Todorovic's company is only one of many hit by the export ban with the result that Serbia's borders are clogged with lorries full of goods which can no longer be sold abroad. Belgrade company Univerzal, for example, had sent 600 tonnes of corn to Macedonia, but the delivery has been stopped at the Tabanovci crossing point and the delay is costing the exporter 120,000 dinars ($2,250) a day.

Despite last year's war, Serbia has been able to produce more than enough food to feed its own population and thus has a surplus which could be exported. Apart from Macedonia, Republika Srpska and Montenegro, however, the country has minimal access to other markets.

The logic behind the ban appears to be to force Montenegro to buy more expensive food products on the international market and in so doing undermine the anti-Belgrade government of Montenegrin President Milo Djukanovic.
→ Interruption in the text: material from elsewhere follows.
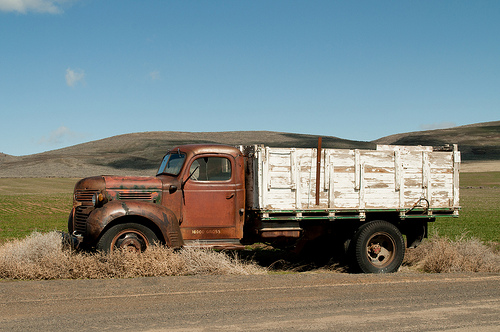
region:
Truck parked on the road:
[55, 93, 472, 280]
Republika Srpska and Macedonia are included in the ban, lest Serbian food exports are simply rerouted via these entities to the Yugoslav federation's junior member.

Although Belgrade may have been hoping to trigger social unrest in Montenegro with the export ban and thus destabilise the government there, it is actually in Serbia where opposition has begun to manifest itself.
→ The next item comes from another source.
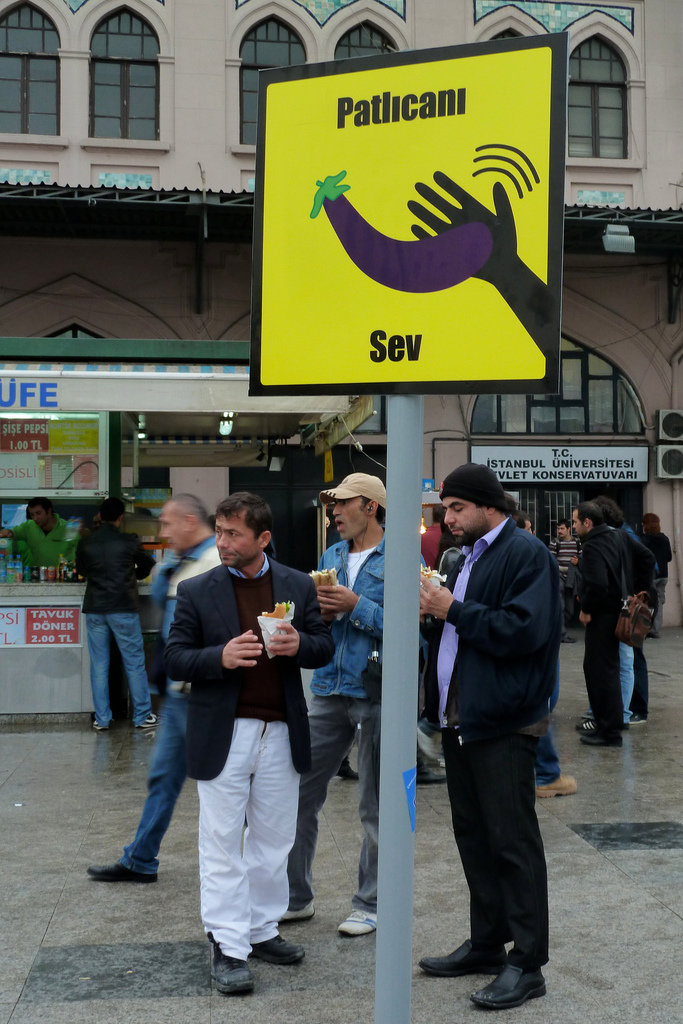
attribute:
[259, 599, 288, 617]
sandwich — large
Serbia's largest meat-processing companies, Neoplanta from Novi Sad and Karneks from Vrbas, have both publicly expressed their hostility to the export ban which is already costing them dear. Last year, despite the war, Karnex earned $1 million from the export of liver pate to Macedonia alone.

The Yugoslav Chamber of Commerce asked the Serbian government to remove all barriers which prevent the export of goods to foreign markets. The Chamber's foreign trade committee president Vasilije Ilic complained that: "Businessmen suffer great losses because of the ban, but are unable to change anything."
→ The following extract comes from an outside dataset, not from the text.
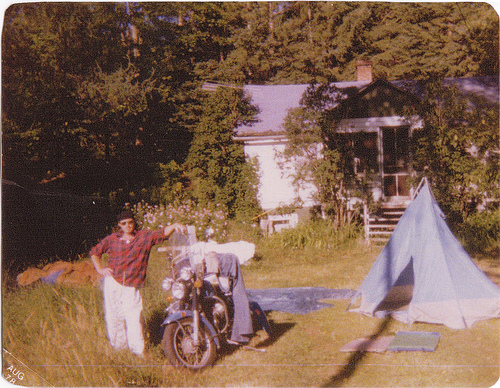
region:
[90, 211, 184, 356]
A man poses for a picture next to a motorcycle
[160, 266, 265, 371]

Criticism of the export ban has also come from Vojislav Simanovic, a leading official in the Yugoslav United Left (JUL), the political party of Mirjana Markovic, Slobodon Milosevic's wife. In his capacity as director of Serbia's largest food-processing conglomerate, PKB, he has pleaded with the Serbian government to be left to pursue commercial interests without political interference.

In response, the Serbian government has allocated $10 million to cover the losses of manufacturers which have been obliged to stop trading with Montenegro.

The issue of exports and imports should, most observers believe, be the responsibility of the Yugoslav government, which includes Montenegrin representatives, and not that of Serbia. Moreover, the ban on food exports to Macedonia breaks the terms of a free-trade agreement between rump Yugoslavia and Macedonia which outlawed unilateral trade bans.

Last year, rump Yugoslavia was Macedonia's second-largest trading partner behind Germany with some $350 million worth of goods exchanged between the two countries. Although shipments of goods from Macedonia to Yugoslavia, intended for Montenegro, have been held up for weeks, Serbian envoys assured their Macedonian counterparts in trade talks in Skpoje at the beginning of March that no ban was in place and that misunderstandings would be cleared up.

Montenegrin newspapers have published a copy of the February 2 export ban order signed by agriculture minister Jovan Babovic who described the document as a forgery.

Since Babovic is a minor figure in the Serbian government, most analysts believe that he would not be the driving force behind the export ban, simply someone who has to see it implemented. If, however, the strategy does prove counter-productive, Babovic may end up the scape goat.

Meanwhile, the trade war between Belgrade and Podgorica continues to escalate as Montenegrin lorries filled with goods for Serbia being are systematically turned back at the border. Indeed, even a lorry containing medicines in short supply in Serbia was ordered back to Podgorica.

The Yugoslav Army is also becoming increasingly involved in the conflict and is blocking Montenegrin exports to third countries.

At the border crossing of Bozaj at the Montenegrin-Albanian border, for example, the Yugoslav soldiers turned back a lorry from Bijelo Polje filled with paper destined for Albania telling its driver that he required permission of the Yugoslav Army's Podgorica Corps to export to Albania.

Milenko Vasovic is a regular IWPR contributor from Belgrade.